表面に無機膜が形成された半導体基板を用いる場合、当該無機膜は、例えば、ALD(原子層堆積)法、CVD(化学気相堆積)法、反応性スパッタ法、イオンプレーティング法、真空蒸着法、スピンコーティング法(スピンオングラス:SOG)により形成される。前記無機膜として、例えば、ポリシリコン膜、酸化ケイ素膜、窒化珪素膜、BPSG(Boro-Phospho Silicate Glass)膜、窒化チタン膜、窒化酸化チタン膜、タングステン膜、窒化ガリウム膜、及びヒ化ガリウム膜が挙げられる。
【0040】
このような半導体基板上に、スピナー、コーター等の適当な塗布方法により本発明の保護膜形成組成物を塗布する。その後、ホットプレート等の加熱手段を用いてベークすることにより保護膜を形成する。ベーク条件としては、ベーク温度100℃乃至400℃、ベーク時間0.3分乃至60分間の中から適宜、選択される。好ましくは、ベーク温度120℃乃至350℃、ベーク時間0.5分乃至30分間、より好ましくは、ベーク温度150℃乃至300℃、ベーク時間0.8分乃至10分間である。形成される保護膜の膜厚としては、例えば0.001μm乃至10μm、好ましくは0.002μm乃至1μm、より好ましくは0.005μm乃至0.5μmである。ベーク時の温度が、上記範囲より低い場合には架橋が不十分となり、形成される保護膜の、レジスト溶剤又は塩基性過酸化水素水溶液に対する耐性が得られにくくなることがある。一方、ベーク時の温度が上記範囲より高い場合は、保護膜が熱によって分解してしまうことがある。

» **課題の指示**
原文抜粋では、保護膜を形成する際の「より好ましい」ベーク温度とベーク時間はそれぞれどの範囲とされていますか。 この後に続く行は、原文抜粋とは別個の資料です。

» **提供データ**
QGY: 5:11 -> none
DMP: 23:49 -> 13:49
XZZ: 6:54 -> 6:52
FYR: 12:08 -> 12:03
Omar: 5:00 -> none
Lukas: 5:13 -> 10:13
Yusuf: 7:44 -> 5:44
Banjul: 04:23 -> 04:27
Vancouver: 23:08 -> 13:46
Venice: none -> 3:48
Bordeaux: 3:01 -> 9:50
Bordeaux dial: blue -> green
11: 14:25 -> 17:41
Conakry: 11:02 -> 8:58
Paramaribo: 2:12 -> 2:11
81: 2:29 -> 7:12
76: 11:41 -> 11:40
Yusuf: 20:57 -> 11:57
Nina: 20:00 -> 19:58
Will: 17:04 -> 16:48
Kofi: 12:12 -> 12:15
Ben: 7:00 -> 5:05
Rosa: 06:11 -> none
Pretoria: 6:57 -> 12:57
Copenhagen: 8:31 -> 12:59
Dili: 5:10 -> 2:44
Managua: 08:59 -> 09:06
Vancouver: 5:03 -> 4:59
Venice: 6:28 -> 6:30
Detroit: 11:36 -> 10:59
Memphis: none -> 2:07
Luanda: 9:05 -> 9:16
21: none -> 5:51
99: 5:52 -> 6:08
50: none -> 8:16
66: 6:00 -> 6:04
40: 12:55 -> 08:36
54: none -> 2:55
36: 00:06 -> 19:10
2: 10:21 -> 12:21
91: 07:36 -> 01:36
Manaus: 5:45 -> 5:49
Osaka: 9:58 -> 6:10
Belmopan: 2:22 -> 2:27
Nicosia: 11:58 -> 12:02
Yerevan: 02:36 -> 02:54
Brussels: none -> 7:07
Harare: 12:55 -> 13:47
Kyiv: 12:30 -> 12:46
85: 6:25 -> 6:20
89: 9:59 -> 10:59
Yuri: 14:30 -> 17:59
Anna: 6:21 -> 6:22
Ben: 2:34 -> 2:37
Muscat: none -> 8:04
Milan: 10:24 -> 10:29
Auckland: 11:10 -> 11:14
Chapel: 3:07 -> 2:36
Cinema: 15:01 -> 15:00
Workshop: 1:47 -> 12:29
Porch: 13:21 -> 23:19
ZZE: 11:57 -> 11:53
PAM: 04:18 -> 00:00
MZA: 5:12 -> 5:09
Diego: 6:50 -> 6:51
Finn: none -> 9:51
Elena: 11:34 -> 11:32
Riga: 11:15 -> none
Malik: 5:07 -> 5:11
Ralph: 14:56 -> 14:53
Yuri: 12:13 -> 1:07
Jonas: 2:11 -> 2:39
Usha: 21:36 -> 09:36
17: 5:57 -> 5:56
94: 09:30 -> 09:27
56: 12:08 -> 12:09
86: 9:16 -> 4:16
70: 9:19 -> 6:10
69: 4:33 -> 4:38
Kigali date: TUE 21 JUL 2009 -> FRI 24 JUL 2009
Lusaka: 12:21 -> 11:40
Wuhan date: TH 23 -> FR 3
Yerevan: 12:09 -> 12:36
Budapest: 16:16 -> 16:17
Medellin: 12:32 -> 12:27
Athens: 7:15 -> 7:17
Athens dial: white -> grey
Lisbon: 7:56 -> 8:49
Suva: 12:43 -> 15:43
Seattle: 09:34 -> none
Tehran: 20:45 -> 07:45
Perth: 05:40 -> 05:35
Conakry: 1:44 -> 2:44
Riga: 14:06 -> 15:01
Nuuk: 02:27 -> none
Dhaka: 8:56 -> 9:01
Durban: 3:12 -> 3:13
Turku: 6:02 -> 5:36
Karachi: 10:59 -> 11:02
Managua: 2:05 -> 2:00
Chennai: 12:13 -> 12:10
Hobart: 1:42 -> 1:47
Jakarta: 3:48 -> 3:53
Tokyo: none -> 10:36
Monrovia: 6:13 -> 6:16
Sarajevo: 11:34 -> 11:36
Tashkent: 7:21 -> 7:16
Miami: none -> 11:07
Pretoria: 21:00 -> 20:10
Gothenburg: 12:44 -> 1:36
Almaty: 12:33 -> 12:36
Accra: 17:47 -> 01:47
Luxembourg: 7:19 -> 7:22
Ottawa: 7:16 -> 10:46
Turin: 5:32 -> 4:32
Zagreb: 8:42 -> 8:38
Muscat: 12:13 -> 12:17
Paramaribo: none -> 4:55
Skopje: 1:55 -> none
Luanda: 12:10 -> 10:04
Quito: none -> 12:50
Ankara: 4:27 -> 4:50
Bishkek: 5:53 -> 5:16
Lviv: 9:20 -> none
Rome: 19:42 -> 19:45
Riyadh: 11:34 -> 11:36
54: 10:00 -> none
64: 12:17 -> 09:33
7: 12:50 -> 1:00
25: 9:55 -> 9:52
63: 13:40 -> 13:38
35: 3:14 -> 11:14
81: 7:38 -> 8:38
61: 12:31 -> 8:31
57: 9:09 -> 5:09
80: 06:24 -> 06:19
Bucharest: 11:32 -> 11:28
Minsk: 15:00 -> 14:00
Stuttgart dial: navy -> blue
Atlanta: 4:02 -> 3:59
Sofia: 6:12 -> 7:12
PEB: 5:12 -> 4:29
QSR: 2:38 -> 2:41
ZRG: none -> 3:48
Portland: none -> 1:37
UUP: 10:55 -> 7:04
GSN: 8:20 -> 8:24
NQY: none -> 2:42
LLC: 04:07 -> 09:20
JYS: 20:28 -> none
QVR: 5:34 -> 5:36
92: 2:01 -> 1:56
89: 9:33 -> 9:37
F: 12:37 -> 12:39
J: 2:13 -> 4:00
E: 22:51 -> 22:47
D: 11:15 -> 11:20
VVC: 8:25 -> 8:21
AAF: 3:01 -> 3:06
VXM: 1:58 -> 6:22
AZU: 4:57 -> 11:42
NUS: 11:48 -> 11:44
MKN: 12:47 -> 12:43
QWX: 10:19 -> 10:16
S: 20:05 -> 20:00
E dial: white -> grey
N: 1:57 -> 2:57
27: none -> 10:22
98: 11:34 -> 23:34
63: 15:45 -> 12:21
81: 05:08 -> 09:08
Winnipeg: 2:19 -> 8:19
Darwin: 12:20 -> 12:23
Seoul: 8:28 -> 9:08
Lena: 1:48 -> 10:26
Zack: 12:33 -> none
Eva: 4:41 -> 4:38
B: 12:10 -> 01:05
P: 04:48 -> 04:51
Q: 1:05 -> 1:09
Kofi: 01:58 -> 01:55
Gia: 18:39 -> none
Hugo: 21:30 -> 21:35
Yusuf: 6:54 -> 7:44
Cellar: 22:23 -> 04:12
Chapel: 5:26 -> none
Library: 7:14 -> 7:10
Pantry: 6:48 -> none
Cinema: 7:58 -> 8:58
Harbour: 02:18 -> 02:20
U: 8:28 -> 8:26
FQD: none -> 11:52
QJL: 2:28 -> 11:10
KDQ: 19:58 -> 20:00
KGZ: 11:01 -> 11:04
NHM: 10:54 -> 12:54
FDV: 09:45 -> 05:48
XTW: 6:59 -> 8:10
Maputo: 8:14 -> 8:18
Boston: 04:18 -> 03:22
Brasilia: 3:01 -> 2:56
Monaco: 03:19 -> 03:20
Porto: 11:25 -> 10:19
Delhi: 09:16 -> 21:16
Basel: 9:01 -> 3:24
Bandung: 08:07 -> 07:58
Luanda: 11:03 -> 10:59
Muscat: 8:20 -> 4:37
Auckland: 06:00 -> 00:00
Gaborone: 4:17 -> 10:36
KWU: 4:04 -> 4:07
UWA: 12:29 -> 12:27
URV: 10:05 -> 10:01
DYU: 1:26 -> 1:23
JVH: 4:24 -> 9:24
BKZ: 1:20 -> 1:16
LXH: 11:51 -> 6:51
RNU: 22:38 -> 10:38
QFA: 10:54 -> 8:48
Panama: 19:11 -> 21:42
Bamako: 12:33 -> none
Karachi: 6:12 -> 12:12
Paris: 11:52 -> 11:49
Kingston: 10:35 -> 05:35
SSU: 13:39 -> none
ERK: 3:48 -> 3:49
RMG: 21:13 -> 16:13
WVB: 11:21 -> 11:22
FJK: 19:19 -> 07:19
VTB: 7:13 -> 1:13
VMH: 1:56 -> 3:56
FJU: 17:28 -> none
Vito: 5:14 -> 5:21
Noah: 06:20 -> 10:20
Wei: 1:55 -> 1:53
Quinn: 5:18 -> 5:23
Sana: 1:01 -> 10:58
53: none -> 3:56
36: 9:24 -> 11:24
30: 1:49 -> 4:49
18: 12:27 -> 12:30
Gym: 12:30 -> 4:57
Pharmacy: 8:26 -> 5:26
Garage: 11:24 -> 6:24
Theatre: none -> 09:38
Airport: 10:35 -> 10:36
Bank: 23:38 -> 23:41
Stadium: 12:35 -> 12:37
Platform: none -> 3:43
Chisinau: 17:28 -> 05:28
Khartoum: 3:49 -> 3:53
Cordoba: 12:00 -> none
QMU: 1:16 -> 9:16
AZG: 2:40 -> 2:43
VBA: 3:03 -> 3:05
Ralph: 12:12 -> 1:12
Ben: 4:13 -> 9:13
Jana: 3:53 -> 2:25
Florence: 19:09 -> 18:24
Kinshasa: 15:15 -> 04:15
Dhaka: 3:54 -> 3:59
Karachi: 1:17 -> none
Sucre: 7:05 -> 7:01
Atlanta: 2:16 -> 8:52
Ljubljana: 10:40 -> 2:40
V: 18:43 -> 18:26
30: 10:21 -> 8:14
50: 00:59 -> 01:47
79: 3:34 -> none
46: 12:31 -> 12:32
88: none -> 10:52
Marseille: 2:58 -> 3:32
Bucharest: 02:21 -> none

» **解答**
ベーク温度は150℃乃至300℃、ベーク時間は0.8分乃至10分間です。